Research recently published in JAMA Neurology investigated whether there were modifiable young-onset dementia risk factors in addition to genetic risk. After studying the health records of more than 350,000 people in the United Kingdom, researchers identified more than a dozen such factors, giving hope that there may be some things we can do to lower our risk.
Dr. Stevie Hendriks, first author and researcher at Maastricht University, says, “Young-onset dementia has a very serious impact, because the people affected usually still have a job, children, and a busy life. The cause is often assumed to be genetic, but for many people we don’t actually know exactly what the cause is. This is why we also wanted to investigate other risk factors in this study.”
To investigate possible risk factors, the team used data from 356,052 participants in the long-running UK Biobank study. The group had baseline testing done between 2006 and 2010 and were followed through up to 2018 in Wales and up to 2021 in England and Scotland. By the end of the study period, there were 485 young-onset dementia cases among the participants.
The team found that there were 15 factors linked with a higher risk of the disease. Those included lower formal education, lower socioeconomic status, no alcohol use or alcohol use disorder, social isolation, vitamin D deficiency, lower handgrip strength, hearing impairment, stroke, diabetes, heart disease, and depression. Many of these factors are also associated with a higher risk of dementia in older people.

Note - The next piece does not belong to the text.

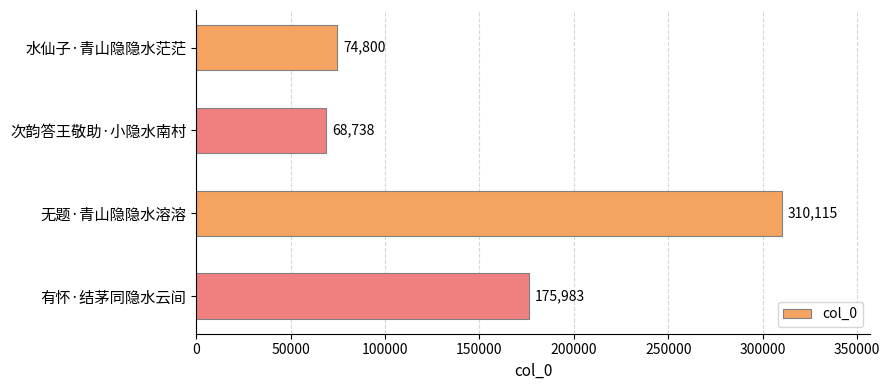

Reading top to bottom, list all the values displayed in this chart.

水仙子·青山隐隐水茫茫=74800	次韵答王敬助·小隐水南村=68738	无题·青山隐隐水溶溶=310115	有怀·结茅同隐水云间=175983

Dr. Sebastian Köhler, study co-author and professor of neuroepidemiology at Maastricht University, says, “We already knew from research on people who develop dementia at older age that there are a series of modifiable risk factors. In addition to physical factors, mental health also plays an important role, including avoiding chronic stress, loneliness and depression. The fact that this is also evident in young-onset dementia came as a surprise to me, and it may offer opportunities to reduce risk in this group too.”